** Data for analysis follows **

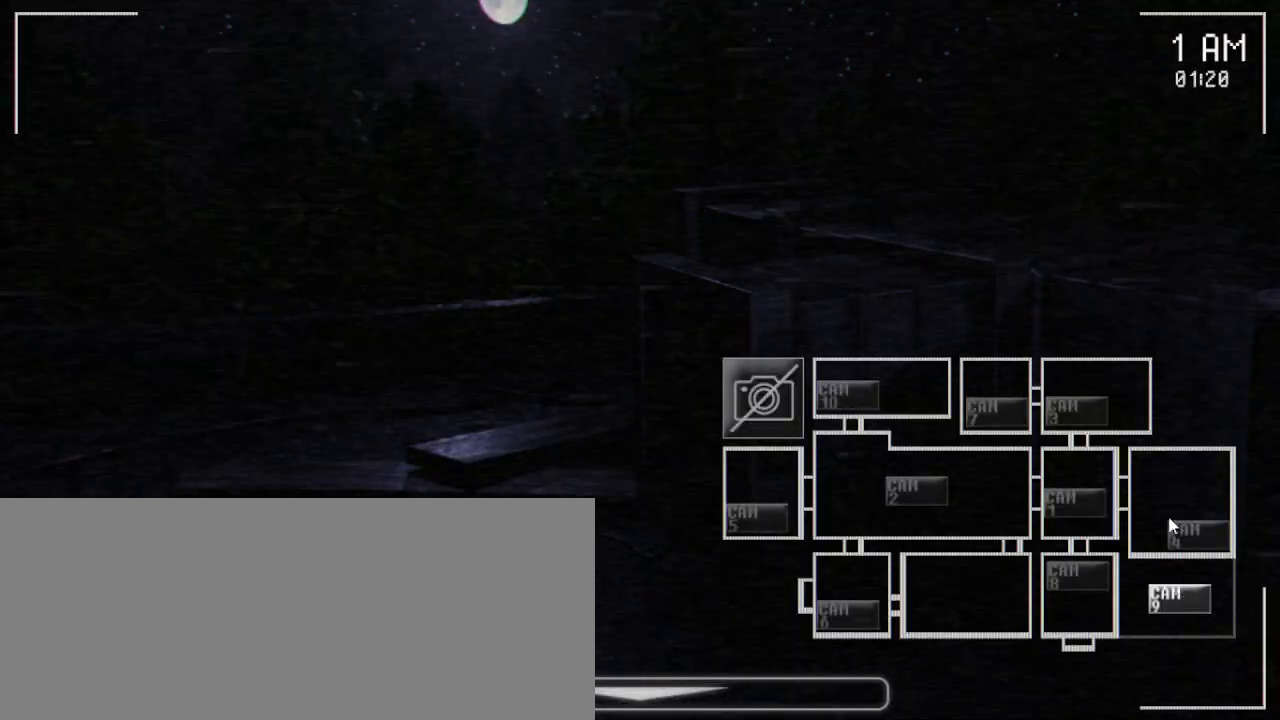
{"keys": [], "mouse": [], "events": []}
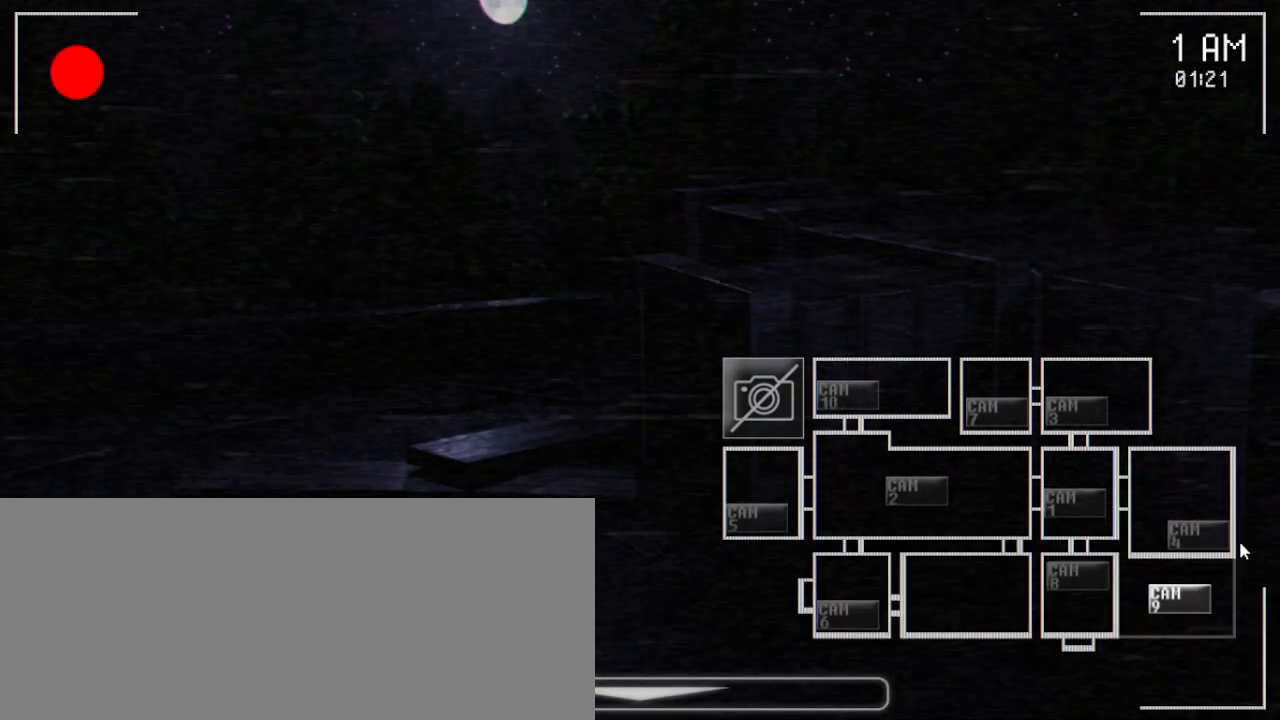
{"keys": [], "mouse": [], "events": [[200, "mouse_left", "down"], [300, "mouse_left", "up"]]}
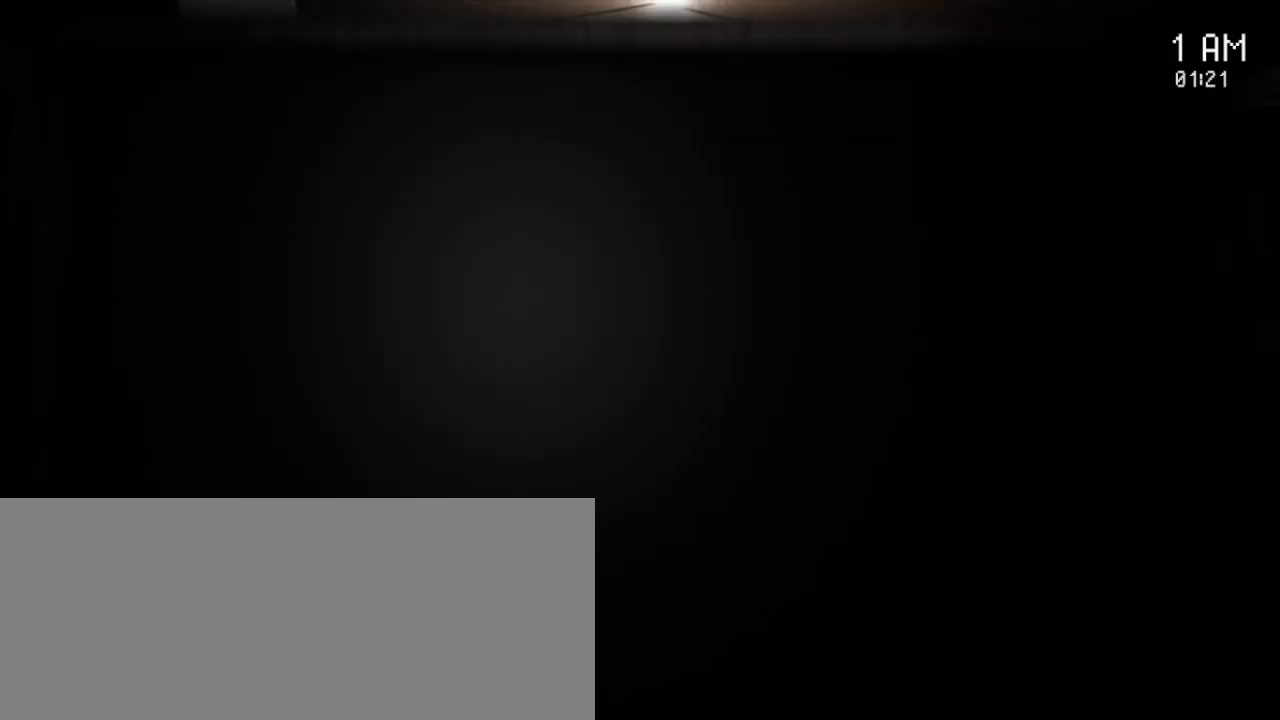
{"keys": [], "mouse": [], "events": []}
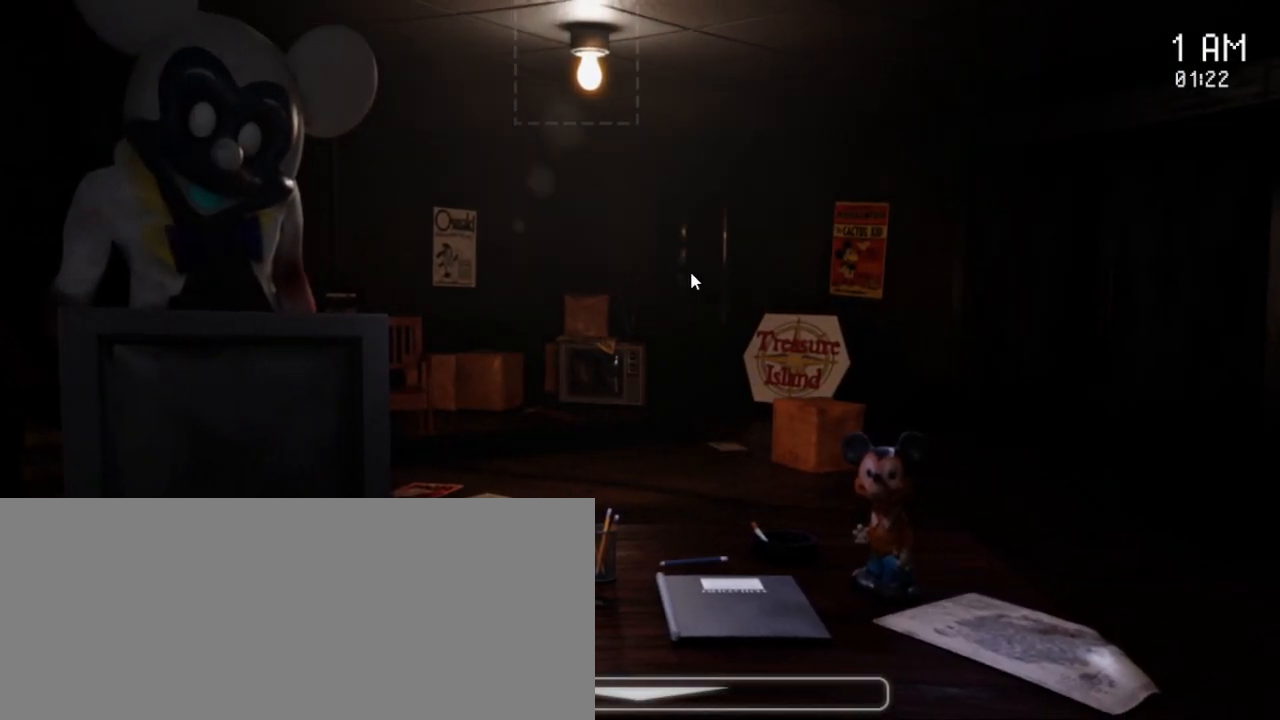
{"keys": [], "mouse": [], "events": []}
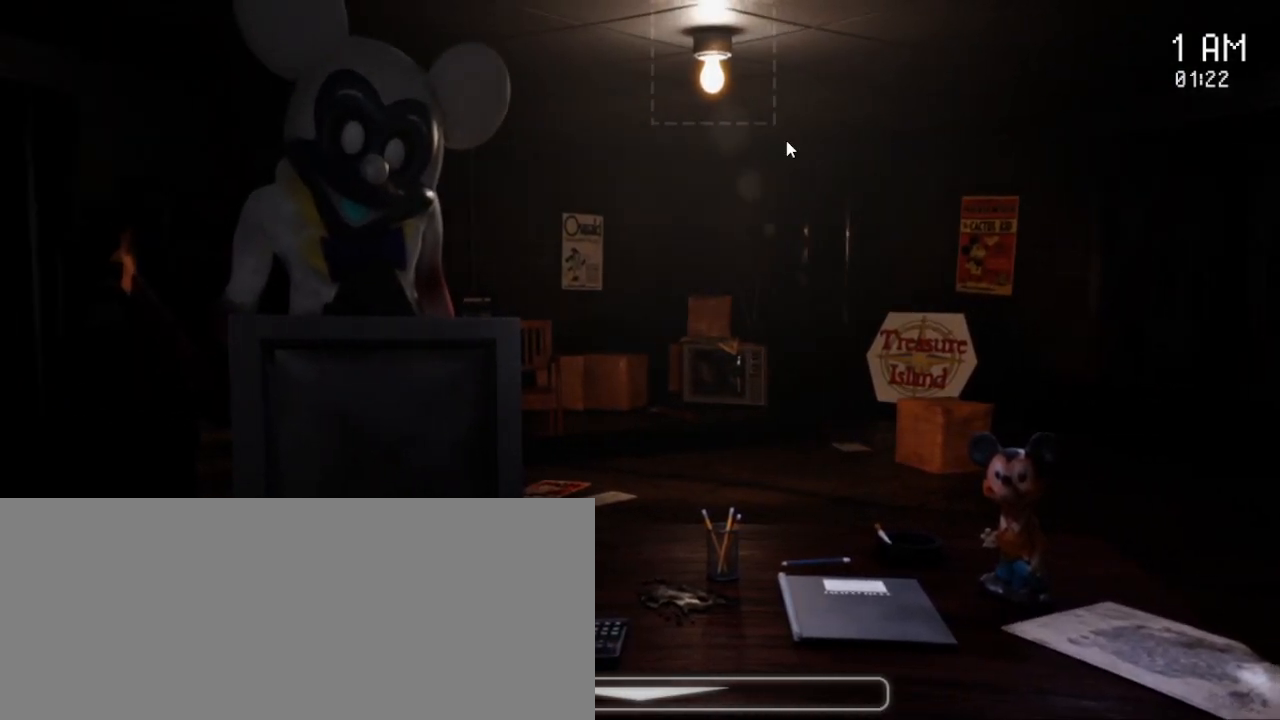
{"keys": [], "mouse": [], "events": []}
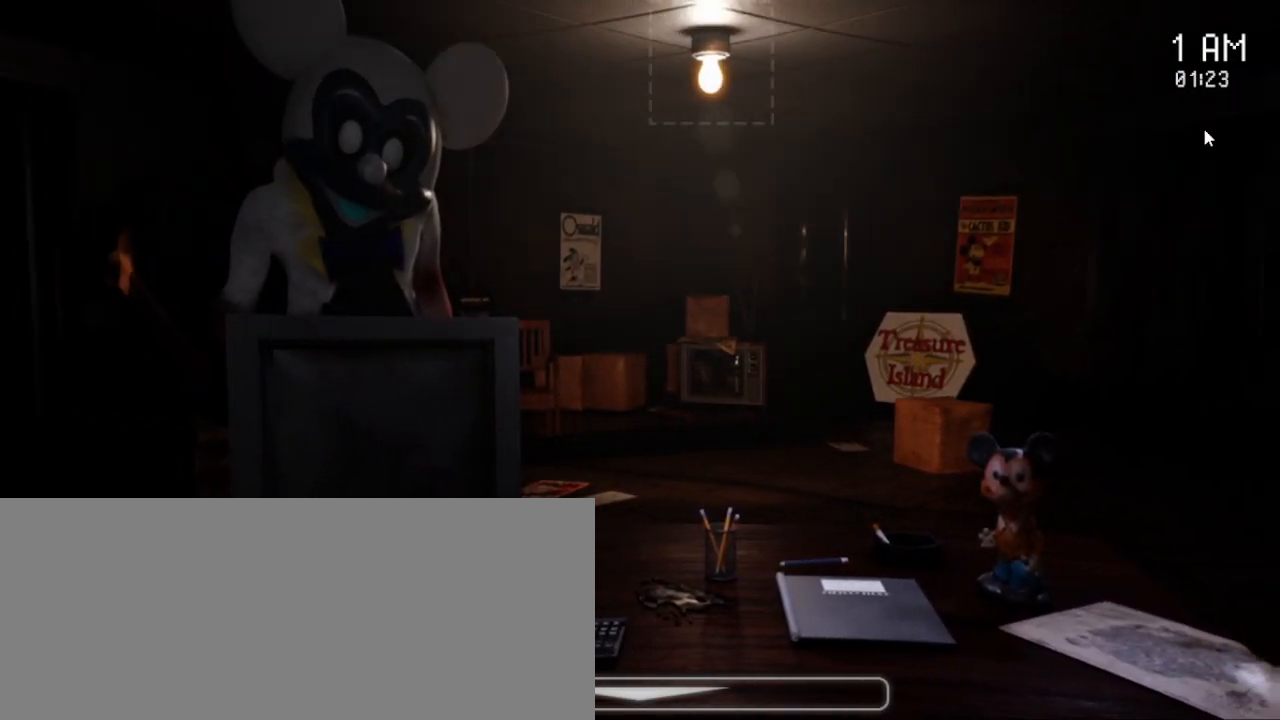
{"keys": [], "mouse": [], "events": []}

** End of Data for analysis **

Task to carry out — Transcribe each line above exactly, pictures excluded.

Response for this exercise —
{"keys": [], "mouse": [], "events": []}
{"keys": [], "mouse": [], "events": [[200, "mouse_left", "down"], [300, "mouse_left", "up"]]}
{"keys": [], "mouse": [], "events": []}
{"keys": [], "mouse": [], "events": []}
{"keys": [], "mouse": [], "events": []}
{"keys": [], "mouse": [], "events": []}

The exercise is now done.